Because of the rarity of bladder perforation by an IUD, it may be misdiagnosed. While some patients experience hematuria, lower abdominal pain, and irritative urinary symptoms, others may experienced a mild complications. Complete migration of an IUD into the bladder cavity can also lead to stone formation. To date, half of the cases with IUD migration to the bladder presented with stones that varied in size from 1–10 cm. Foreign bodies in the bladder cavity may act as a nidus for stone formation, and infections may also serve as predisposing factors. The presence of urinary tract symptoms and a history of IUD insertion with failure to locate the threads may indicate device migration [7]. The present case presented with repeated episodes of cystitis, which were cured following administration of antispasmodic and antibiotic therapies.
To determine the location of the migrated IUD, different imaging modalities have been used. The transvaginal and transabdominal-ultrasonography approaches are useful methods for detecting IUD migration [8]. Abdominal X-ray is the preliminary modality for investigating IUD migration, especially for the detection of stones caused by IUDs. In some cases, computed tomography is needed for diagnosis [7]. Cystoscopy is another means of visualizing the intravesical IUD and may assist with removal [9]. The accepted treatment for IUD-associated perforations is abdominal surgery. Initially, this was accomplished via laparotomy; however, as surgical techniques have developed, laparoscopy is often used [10].
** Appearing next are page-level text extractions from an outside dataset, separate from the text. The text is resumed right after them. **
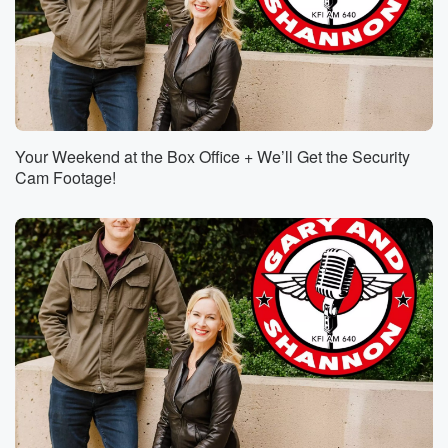
Your Weekend at the Box Office + We’ll Get the Security
Cam Footage!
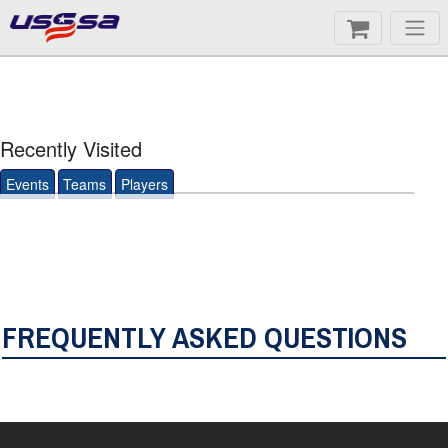
Recently Visited
Events
Teams
Players
FREQUENTLY ASKED QUESTIONS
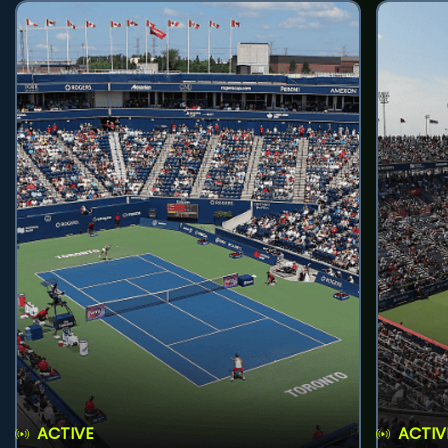
ACTIVE
ACTIV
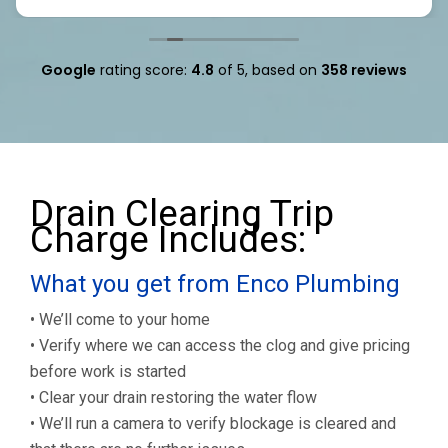
Google
rating score:
4.8
of 5,
based on
358 reviews
Drain Clearing Trip
Charge Includes:
What you get from Enco Plumbing
• We’ll come to your home
• Verify where we can access the clog and give pricing
before work is started
• Clear your drain restoring the water flow
• We’ll run a camera to verify blockage is cleared and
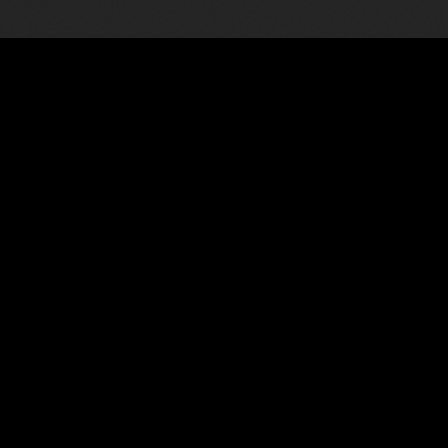
Meet all reporting need
asily combining data and narrative.
Gain confidence in your report
reporting platform, for all fi
Watch the video: Overview of 
ve interface for creating,
9)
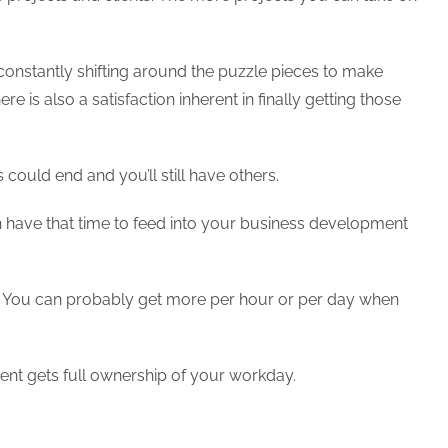
e constantly shifting around the puzzle pieces to make
e is also a satisfaction inherent in finally getting those
could end and you’ll still have others.
 have that time to feed into your business development
al. You can probably get more per hour or per day when
client gets full ownership of your workday.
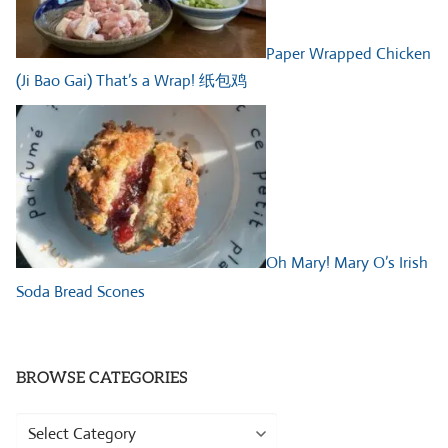
Paper Wrapped Chicken
(Ji Bao Gai) That’s a Wrap! 纸包鸡
Oh Mary! Mary O’s Irish
Soda Bread Scones
BROWSE CATEGORIES
Browse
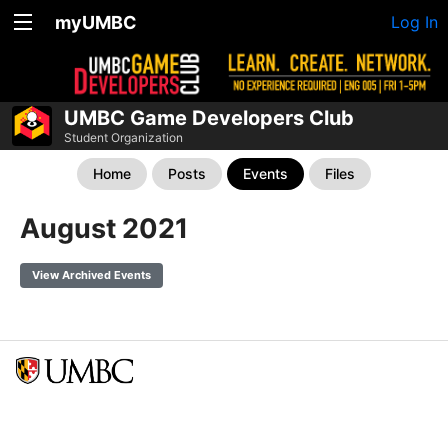
myUMBC
Log In
UMBC Game Developers Club
Student Organization
Home
Posts
Events
Files
August 2021
View Archived Events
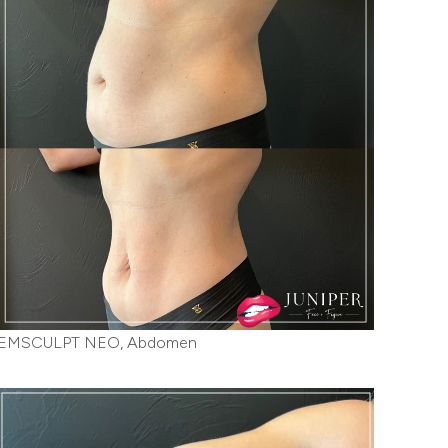
EMSCULPT NEO, Abdomen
It is not known when the IUD migrated to the bladder: during insertion, during intercourse, due to hard work, or because of unknown causes. So, for earlier detection of IUD migration and preventing its complications, regular follow-ups are highly recommended. The cause of IUD migration in this patient was unknown and she has not returned for follow-up.
For women with IUDs who have bladder stones and recurrent urinary tract infections, migration of the IUD into the bladder must be considered as a differential diagnosis. Furthermore, a simple abdominal X-ray and—if needed—cystoscopy can be very useful imaging modalities for patients who complain of unexplained urinary symptoms or pelvic pain.
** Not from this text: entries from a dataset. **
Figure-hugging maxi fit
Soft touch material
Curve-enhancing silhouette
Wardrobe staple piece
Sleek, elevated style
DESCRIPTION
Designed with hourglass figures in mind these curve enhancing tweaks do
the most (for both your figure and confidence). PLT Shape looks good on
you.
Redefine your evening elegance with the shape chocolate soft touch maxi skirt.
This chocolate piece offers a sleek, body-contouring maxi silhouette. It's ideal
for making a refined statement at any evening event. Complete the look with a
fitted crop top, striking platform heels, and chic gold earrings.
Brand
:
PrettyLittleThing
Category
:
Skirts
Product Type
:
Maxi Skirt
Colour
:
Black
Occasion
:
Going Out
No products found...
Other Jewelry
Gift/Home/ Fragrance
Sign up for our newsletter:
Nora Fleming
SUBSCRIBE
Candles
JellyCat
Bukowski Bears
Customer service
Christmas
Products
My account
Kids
We would like to address some important points about IUD migration which were ignored during the treatment of our case. Even when the IUD threads are visible in the vagina, removal may not be easy. Consequently, radiologic images are essential. This is particularly true when the IUD is not visible in the uterine cavity on ultrasonography reports. Another important point is that attempts to remove an IUD during laparotomy should occur prior to closing the abdomen wall to prevent another laparotomy.
ACKNOWLEDGMENTS
The authors wish to thank Dr. Inaloo (urologist), Dr. Taheri (general surgeon), Professor Samad Farzinnia (editor), and the operating room staff of Jahrom Mohahari Hospital, Iran.
We would also like to thank the Clinical Research Development Unit of Paymanieh Educational and the Research and Therapeutic Center of Jahrom University of Medical Sciences for providing facilities for this work. We thank Professor Samad Farzinnia for his excellent assistance with this article.
Notes
Ethical approval
We followed all the ethical guidelines according to the protocol of the ethics committee. Process of the study was completely explained to the patient and a written consent was obtained before beginning the study but we do not have any ethical code due to the type of study (case report). The consent form of the patient is attached.